Configure `scram` to disable one of the GPU bakends in a development area ?

fwyzard commented 2 months ago

The ROCm (and to some extend CUDA) alpaka backends add a noticeable amount to the time it takes to build some packages.

For users that do not care about running on (AMD) GPUs, we could speed up the compilation process disabling the ROCm (or CUDA) alpaka backend(s).

Also note that it could be much worse if we manage to add the SYCL/oneAPI backend...

This could be implemented in scram, with a syntax like

scram b disable-backend {cuda,rocm}
scram b enable-backend {cuda,rocm}

?

An other way to speed up the compilation would be to target only one actual GPU type, like an NVIDIA T4 or an AMD Mi250.

This could be implemented with a syntax like

scram b enable-backend cuda=sm_89
scram b enable-backend rocm=gfx90a

We could also get the hardware type from cudaComputeCapabilities or rocmComputeCapabilities with a syntax like

scram b enable-backend cuda=native
scram b enable-backend rocm=native

@smuzaffar do you think this could be implemented in scram ?

If you think so, we can discuss the implementation detail here or in person.

fwyzard commented 2 months ago

assign core,heterogeneous

cmsbuild commented 2 months ago

New categories assigned: core,heterogeneous

@Dr15Jones,@fwyzard,@makortel,@makortel,@smuzaffar you have been requested to review this Pull request/Issue and eventually sign? Thanks

cmsbuild commented 2 months ago

cms-bot internal usage

cmsbuild commented 2 months ago

A new Issue was created by @fwyzard.

@Dr15Jones, @antoniovilela, @makortel, @mandrenguyen, @rappoccio, @sextonkennedy, @smuzaffar can you please review it and eventually sign/assign?
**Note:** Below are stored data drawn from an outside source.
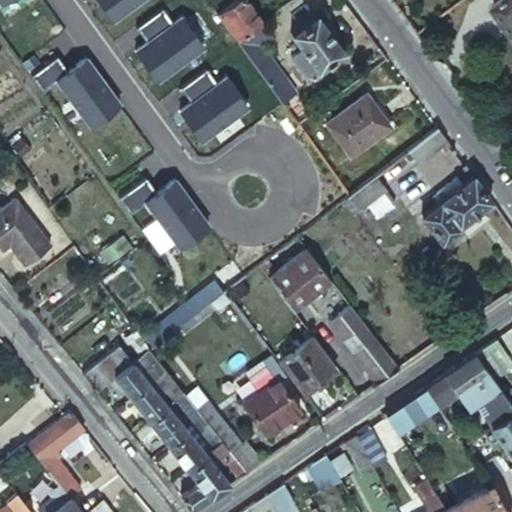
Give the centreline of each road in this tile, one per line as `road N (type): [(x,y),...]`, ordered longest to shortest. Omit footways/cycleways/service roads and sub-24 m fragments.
road 1 (residential): [(511,315),(210,511)]
road 2 (residential): [(173,511),(0,306)]
road 3 (secondary): [(511,196),(365,0)]
road 4 (residential): [(61,0),(187,176),(213,185)]
road 5 (residential): [(219,210),(240,226),(266,224),(284,206),(287,181),(273,160),(248,152),(225,162),(213,185)]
Thanks.

cms-bot commands are listed here

smuzaffar commented 2 months ago

@fwyzard , yes we should be able to implement this via scram b ..... How about , for local development (e.g. where user only wants to test things on local host) we can just use scram build enable-alpaka-native which on host with

nvidia gpu: disable rocm, use cudaComputeCapabilities to get the get actual gpu and only build for that gpu type
amd gpu: disable cuda, use rocmComputeCapabilities to get the get actual gpu and only build for that gpu type
without gpu: disable both rocm and cuda backends

we can also add scram b {enable|disable}-alpaka-{rocm|cuda} for expicitly enable/disable rocm/cuda backend build

If needed, we can discuss this in core sw meeting tomorrow

fwyzard commented 2 months ago

If needed, we can discuss this in core sw meeting tomorrow

Sounds good.

fwyzard commented 2 months ago

About updating the flags in cuda.xml and rocm.xml tools.

`cuda.xml`

The syntax for enabling sm_## is -gencode arch=compute_##,code=[sm_##,compute_##]. So, calling e.g.

scram b enable-backend cuda=sm_89

should remove all the CUDA_FLAGS of the form -gencode arch=compute_[0-9]+,code=[sm_[0-9]+,compute_[0-9]+], and add -gencode arch=compute_89,code=[sm_89,compute_89].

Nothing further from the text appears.